Ha appena ricevuto il Premio Gerardo D’Andrea come miglior autore e regista per la drammaturgia contemporanea, nell’ambito dell’edizione 2024 del Teatro Festival di Positano. Davide Sacco, figlio d’arte, ritira la statuetta nella serata, in cui Isa Danieli fa da madrina.
Davide, che cosa significa questo riconoscimento?
“Provo una forte gratitudine. Il pensiero va a Gerardo, ad Annibale Ruccello, a Enzo Moscato. Con un trait d’union straordinario quale Isa Danieli, che desiderare di più. Parliamo della storia teatrale napoletana. Accanto a questi nomi, potrei citarne tanti altri. Penso a Santanelli, a Calvino, e non solo.
Nomi contemporanei. E i classici?
“Del passato si parla di più. Mi piace la frase molto significativa di Moscato che diceva: ‘ho masticato tutto e poi l’ho vomitato’. Ecco,dunque, questo è un processo che riguarda tutti. L’Opera Buffa per De Simone. Viviani per Eduardo. Conosco bene la tradizione napoletana e vedo la continuità tra ciò che è stato e ciò che è. Noi giovani non possiamo non conoscere gli antichi autori e lo facciamo attraverso lo studio, la ricerca, la lettura. A Napoli non si muore mai, ma si vive nel momento in cui si ha la forza e la sensibilità di ricordare e di ‘rubare’ la lezione.”.
Quale le è stata più utile?
“Quest’anno, oltre a un autore come Moscato, abbiamo perduto un grande regista: Armando Pugliese. Ecco, lui ha rappresentato uno spartiacque nel nostro teatro. Era l’epoca di una primavera teatrale, quando c’era una presa di coscienza reale, che oggi vedo meno”.
Lei è giovane, ma ha già lavorato con tanti attori e registi importanti. Nei primi anni soprattutto napoletani. Oggi, il suo orizzonte è più ampio. Aspetta che Napoli la chiami?
“Credo che ci sia un tempo per tutte le cose. Non credo invece nella geografia, nelle separazioni o nei confini. Napoli è città mitteleuropea. Perciò, per me, non devono esserci caselli o barriere. Mantenendo, naturalmente, le proprie identità.
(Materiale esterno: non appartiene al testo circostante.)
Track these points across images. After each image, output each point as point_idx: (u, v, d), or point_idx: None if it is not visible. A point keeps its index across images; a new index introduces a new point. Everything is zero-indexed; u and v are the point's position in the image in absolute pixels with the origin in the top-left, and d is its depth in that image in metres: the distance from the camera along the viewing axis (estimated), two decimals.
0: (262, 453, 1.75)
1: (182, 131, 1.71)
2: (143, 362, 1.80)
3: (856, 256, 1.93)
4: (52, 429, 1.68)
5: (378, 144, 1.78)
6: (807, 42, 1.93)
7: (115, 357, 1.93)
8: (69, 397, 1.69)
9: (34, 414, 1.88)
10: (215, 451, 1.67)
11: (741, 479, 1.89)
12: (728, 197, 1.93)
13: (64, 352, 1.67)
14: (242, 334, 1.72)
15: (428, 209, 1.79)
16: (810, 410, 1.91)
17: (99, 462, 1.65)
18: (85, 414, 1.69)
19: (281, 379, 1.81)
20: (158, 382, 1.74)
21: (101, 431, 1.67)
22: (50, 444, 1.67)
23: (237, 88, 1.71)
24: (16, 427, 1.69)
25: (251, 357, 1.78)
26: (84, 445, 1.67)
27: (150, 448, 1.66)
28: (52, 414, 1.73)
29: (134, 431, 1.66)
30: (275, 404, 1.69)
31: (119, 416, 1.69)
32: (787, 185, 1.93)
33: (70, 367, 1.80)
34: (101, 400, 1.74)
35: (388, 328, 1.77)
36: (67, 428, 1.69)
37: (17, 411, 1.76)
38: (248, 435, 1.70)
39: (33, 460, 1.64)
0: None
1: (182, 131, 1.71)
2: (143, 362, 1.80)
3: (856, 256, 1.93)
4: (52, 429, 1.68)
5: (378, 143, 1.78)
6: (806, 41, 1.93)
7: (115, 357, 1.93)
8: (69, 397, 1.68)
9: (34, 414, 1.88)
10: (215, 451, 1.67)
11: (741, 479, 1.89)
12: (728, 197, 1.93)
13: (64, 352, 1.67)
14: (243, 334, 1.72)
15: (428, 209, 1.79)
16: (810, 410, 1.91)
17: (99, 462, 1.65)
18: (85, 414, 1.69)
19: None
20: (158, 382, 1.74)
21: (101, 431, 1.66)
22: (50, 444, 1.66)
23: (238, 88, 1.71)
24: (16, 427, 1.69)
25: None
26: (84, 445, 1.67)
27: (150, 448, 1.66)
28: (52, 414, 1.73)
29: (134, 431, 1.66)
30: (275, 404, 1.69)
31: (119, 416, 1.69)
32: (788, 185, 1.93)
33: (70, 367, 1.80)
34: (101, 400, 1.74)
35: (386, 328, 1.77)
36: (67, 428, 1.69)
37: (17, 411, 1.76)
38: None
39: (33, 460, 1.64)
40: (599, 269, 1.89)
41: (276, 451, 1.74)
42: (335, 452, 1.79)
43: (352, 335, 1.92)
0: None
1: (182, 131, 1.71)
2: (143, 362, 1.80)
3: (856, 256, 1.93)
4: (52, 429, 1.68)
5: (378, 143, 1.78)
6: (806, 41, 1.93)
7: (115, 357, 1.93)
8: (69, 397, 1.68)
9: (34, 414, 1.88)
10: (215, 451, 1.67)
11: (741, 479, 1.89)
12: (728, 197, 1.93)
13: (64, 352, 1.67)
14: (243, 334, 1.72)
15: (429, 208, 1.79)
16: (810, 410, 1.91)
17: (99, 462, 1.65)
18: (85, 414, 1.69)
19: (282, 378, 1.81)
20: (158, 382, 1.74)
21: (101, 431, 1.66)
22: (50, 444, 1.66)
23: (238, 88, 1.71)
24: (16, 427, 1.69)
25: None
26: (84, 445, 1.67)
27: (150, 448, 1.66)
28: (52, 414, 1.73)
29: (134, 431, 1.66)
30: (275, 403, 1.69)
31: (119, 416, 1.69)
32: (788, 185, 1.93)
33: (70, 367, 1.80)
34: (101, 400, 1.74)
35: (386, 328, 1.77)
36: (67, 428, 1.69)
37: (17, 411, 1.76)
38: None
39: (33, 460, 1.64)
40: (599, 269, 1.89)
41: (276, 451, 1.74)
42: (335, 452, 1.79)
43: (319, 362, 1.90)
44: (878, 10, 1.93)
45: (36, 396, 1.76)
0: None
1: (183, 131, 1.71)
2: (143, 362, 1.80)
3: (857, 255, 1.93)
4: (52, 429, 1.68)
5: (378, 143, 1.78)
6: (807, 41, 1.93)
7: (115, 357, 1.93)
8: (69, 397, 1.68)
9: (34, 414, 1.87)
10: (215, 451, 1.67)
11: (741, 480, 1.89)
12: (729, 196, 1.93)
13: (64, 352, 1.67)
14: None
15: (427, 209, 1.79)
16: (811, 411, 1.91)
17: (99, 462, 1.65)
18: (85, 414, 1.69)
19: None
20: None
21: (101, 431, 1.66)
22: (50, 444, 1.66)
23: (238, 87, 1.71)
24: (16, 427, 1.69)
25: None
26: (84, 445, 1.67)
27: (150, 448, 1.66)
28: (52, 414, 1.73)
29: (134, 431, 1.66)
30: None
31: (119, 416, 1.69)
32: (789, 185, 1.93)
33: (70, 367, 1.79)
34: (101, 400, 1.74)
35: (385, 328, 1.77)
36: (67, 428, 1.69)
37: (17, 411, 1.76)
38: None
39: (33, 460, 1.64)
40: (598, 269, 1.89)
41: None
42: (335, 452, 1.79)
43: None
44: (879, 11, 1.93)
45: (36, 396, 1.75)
Io non mi sento fuori da Napoli”.
Che cosa ritiene che manchi alla nostra città teatrale?
“Non so, forse un manifesto. Un salotto, in cui artisti della stessa generazione possano incontrarsi e discutere. Ripenso al Masaniello. Porta, Pugliese, De Simone e Rigillo si ritrovarono a parlare di Masaniello perché tutti stavano lavorando sulla sua storia. E nacque un evento”.
Oggi, anziché il salotto, abbiamo la Rete.
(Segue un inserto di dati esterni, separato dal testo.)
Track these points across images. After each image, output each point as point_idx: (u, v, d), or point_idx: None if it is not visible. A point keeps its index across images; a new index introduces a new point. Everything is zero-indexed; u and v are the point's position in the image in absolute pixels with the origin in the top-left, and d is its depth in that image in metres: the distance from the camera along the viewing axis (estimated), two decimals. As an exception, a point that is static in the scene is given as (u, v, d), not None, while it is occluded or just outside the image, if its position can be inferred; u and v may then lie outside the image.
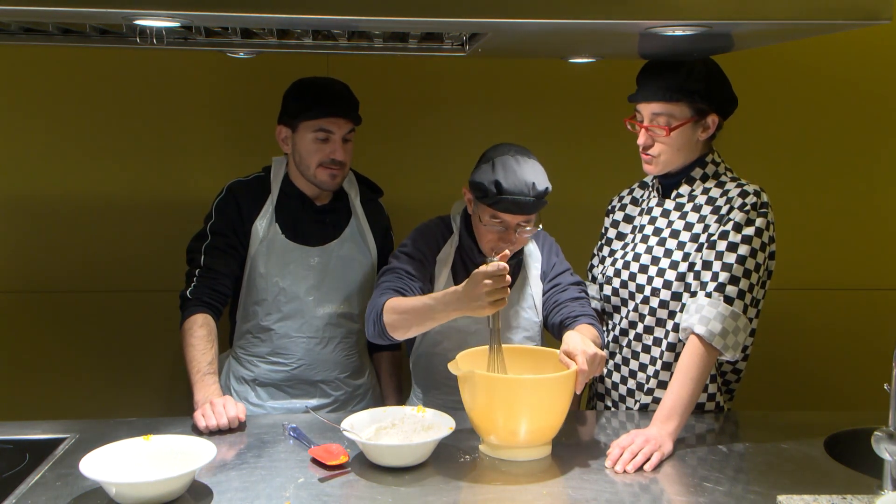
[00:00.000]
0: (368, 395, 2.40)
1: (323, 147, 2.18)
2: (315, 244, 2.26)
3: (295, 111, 2.19)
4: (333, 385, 2.30)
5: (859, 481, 1.68)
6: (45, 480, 1.68)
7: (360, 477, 1.71)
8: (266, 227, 2.22)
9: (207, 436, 1.86)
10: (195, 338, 2.07)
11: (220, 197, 2.25)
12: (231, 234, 2.20)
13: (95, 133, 2.79)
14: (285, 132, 2.23)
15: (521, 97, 2.87)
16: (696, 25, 1.51)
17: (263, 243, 2.22)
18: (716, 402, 2.09)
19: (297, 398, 2.27)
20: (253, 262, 2.22)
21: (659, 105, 1.96)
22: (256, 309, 2.24)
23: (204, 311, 2.11)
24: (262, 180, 2.28)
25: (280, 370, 2.26)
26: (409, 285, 2.03)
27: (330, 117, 2.17)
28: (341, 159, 2.20)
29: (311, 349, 2.26)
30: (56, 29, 1.81)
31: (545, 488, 1.66)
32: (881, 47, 2.88)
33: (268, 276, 2.22)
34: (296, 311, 2.23)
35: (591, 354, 1.79)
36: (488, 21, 1.47)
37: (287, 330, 2.24)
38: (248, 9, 1.39)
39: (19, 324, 2.85)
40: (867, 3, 1.46)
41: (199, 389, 2.00)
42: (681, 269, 1.98)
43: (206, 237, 2.20)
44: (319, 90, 2.20)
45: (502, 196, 1.96)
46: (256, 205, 2.24)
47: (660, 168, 2.02)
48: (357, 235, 2.33)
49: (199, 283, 2.15)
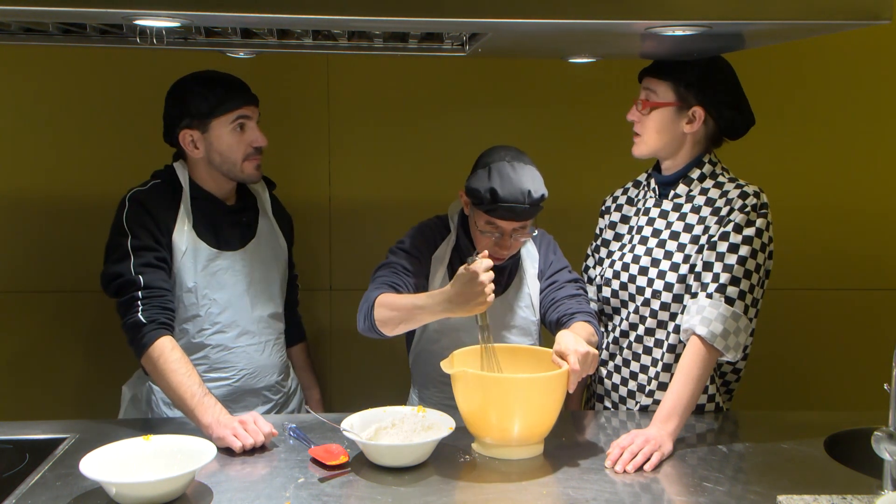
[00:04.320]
0: (297, 391, 2.38)
1: (242, 137, 2.09)
2: (237, 247, 2.16)
3: (206, 109, 2.05)
4: (274, 389, 2.25)
5: (859, 481, 1.69)
6: (45, 480, 1.68)
7: (360, 477, 1.71)
8: (186, 238, 2.07)
9: (222, 450, 1.80)
10: (173, 362, 1.89)
11: (126, 210, 2.04)
12: (157, 247, 2.02)
13: (95, 133, 2.79)
14: (192, 135, 2.08)
15: (521, 97, 2.87)
16: (695, 25, 1.51)
17: (186, 255, 2.07)
18: (715, 403, 2.09)
19: (240, 411, 2.00)
20: (178, 277, 2.06)
21: (648, 80, 2.00)
22: (186, 327, 2.10)
23: (166, 334, 1.94)
24: (162, 187, 2.11)
25: (222, 385, 2.14)
26: (404, 280, 2.03)
27: (245, 106, 2.09)
28: (264, 144, 2.12)
29: (253, 357, 2.17)
30: (56, 29, 1.81)
31: (545, 488, 1.66)
32: (881, 47, 2.88)
33: (197, 290, 2.08)
34: (231, 320, 2.13)
35: (582, 353, 1.79)
36: (488, 21, 1.47)
37: (225, 342, 2.13)
38: (248, 9, 1.39)
39: (19, 324, 2.85)
40: (867, 3, 1.46)
41: (202, 413, 1.85)
42: (682, 270, 1.98)
43: (129, 256, 1.99)
44: (223, 83, 2.10)
45: (497, 203, 1.97)
46: (168, 213, 2.07)
47: (641, 150, 2.02)
48: (269, 231, 2.26)
49: (147, 306, 1.95)
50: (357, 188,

“Infatti. Eduardo non doveva confrontarsi con Facebook, con Tick tock o con Internet. Certo, viviamo un tempo diverso, ma secondo me, chi fa teatro deve puntare alla fiducia dello spettatore, raccontare storie del mondo contemporaneo, cercando di emozionare, di coinvolgere, di far giungere a quella presa di coscienza di cui dicevo”.
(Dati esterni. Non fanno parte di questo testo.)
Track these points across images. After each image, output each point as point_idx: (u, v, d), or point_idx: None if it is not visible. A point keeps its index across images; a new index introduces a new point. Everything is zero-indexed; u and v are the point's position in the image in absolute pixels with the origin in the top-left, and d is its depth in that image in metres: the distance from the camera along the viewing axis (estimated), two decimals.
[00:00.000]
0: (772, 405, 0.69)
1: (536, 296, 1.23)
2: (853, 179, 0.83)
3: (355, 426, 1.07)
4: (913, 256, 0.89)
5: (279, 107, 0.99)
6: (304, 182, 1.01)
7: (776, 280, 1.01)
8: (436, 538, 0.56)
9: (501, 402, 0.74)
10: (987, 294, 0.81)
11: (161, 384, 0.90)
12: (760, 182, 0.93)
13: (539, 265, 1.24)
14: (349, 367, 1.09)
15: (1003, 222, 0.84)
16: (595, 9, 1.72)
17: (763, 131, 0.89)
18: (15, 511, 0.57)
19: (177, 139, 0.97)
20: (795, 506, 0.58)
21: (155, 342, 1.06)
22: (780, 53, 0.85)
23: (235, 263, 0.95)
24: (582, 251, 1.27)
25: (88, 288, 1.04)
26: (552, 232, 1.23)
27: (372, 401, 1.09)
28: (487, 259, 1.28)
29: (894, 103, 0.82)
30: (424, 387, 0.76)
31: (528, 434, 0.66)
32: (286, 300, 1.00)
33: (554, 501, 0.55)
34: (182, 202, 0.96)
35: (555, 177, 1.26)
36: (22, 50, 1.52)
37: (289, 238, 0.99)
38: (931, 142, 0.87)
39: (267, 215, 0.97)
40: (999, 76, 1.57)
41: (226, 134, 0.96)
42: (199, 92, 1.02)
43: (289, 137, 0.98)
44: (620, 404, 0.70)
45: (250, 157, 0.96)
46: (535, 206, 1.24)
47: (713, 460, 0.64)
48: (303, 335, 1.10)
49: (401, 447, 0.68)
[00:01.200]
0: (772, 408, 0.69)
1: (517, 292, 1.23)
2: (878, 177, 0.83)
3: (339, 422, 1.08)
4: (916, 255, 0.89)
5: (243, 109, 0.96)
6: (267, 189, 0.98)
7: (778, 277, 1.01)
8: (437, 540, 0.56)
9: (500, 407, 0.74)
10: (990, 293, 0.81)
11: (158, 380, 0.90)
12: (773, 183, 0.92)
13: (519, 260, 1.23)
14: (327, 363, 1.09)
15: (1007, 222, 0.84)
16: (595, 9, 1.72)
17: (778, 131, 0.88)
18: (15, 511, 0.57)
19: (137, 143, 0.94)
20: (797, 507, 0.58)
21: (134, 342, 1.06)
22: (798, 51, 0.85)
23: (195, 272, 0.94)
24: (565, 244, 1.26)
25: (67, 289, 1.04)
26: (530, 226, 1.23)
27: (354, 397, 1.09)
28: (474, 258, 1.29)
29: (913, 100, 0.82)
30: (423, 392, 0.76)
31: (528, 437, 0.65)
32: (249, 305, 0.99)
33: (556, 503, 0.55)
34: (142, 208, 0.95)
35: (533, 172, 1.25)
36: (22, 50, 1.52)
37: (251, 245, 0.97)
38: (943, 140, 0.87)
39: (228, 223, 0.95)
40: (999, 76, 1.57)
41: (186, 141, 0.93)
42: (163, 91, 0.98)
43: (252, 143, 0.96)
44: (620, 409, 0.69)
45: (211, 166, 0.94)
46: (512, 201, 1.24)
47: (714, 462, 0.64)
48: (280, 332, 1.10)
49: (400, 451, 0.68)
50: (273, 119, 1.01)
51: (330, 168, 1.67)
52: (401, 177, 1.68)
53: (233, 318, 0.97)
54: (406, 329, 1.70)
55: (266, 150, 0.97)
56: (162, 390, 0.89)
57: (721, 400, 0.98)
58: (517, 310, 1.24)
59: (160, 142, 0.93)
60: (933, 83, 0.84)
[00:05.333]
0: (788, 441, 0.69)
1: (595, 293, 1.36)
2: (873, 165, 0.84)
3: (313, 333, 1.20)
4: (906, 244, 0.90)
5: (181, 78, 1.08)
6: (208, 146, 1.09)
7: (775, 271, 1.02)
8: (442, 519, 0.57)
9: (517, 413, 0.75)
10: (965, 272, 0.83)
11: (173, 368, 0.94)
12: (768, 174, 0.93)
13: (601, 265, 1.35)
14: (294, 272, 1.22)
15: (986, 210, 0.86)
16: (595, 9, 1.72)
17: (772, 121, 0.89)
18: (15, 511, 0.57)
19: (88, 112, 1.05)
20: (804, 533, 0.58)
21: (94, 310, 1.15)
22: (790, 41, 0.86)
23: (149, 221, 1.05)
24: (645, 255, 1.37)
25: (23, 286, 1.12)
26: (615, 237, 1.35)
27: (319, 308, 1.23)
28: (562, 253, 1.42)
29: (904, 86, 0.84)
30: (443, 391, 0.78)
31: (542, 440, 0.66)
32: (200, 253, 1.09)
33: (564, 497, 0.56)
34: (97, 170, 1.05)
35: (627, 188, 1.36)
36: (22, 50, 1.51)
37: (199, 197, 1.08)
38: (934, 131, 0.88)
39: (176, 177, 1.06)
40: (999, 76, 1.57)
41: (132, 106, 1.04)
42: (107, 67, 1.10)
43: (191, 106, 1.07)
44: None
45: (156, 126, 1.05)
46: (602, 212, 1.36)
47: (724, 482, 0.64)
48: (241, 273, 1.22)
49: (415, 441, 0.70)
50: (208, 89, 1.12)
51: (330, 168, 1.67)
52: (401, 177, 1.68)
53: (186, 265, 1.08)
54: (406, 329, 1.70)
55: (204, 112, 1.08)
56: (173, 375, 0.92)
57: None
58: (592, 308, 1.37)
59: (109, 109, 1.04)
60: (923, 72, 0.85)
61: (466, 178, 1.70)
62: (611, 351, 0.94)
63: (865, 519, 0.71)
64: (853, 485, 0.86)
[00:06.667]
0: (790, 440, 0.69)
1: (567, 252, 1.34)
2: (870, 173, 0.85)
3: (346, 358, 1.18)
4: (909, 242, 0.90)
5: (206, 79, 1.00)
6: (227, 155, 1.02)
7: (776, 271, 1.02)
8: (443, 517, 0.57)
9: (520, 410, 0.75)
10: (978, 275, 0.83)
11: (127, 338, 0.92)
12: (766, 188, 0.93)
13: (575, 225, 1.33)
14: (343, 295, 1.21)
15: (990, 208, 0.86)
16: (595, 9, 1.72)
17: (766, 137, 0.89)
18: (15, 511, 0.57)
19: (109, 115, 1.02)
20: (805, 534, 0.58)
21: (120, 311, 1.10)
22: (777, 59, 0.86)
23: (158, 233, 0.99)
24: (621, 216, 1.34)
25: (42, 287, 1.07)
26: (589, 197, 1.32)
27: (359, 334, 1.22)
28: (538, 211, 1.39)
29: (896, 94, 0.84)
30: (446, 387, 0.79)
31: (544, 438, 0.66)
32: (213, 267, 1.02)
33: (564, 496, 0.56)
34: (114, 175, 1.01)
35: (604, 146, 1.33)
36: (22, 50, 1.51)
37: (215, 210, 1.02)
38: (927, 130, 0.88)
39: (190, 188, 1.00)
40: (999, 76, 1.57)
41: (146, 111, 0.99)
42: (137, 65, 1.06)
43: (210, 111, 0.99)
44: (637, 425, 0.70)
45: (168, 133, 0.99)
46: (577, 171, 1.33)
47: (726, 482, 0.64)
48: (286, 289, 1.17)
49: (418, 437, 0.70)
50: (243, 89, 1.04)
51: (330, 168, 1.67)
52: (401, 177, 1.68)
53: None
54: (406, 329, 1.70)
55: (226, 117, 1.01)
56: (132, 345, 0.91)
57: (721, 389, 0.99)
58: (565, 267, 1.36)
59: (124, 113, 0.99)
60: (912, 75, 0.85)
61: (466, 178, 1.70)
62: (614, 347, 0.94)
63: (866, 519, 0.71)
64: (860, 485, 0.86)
Il suo ultimo spettacolo è “Amleto”. E’ dunque partito da un classico. Come lo ha realizzato?
“E’ stato un lungo percorso omogeneo sul concetto di patriarcato e dittatura. Ho voluto sfidare me stesso, mettermi alla prova per vedere se sarei riuscito ad esprimermi con il mio linguaggio. E’ una riscrittura del capolavoro shakesperiano, che parla della possibilità di una generazione di adattarsi ai dettami del passato. Un piccolo manifesto”.
Lei dirige con Francesco Montanari il Teatro Manini di Narni e un Festival a Terni. Riesce a fare tutto questo?
“In fondo, sì. Il teatro per me, è luogo di democrazia, di disciplina. Non credo che si possa progettare prima, perché uno spettacolo va costruito insieme con tutte le parti coinvolte. A Narni, c’è un rapporto quasi quotidiano con il nostro pubblico. In questo borgo si sta insieme, cerchiamo di costruire una ‘casa’. In stile anglosassone. E se succede qualcosa di grosso, come una fabbrica che chiude o un episodio di discriminazione, un direttore artistico deve dire la sua. Il teatro è il posto degli spettatori non degli spettacoli. Se ci sono buoni spettatori, allora ci saranno buoni spettacoli”.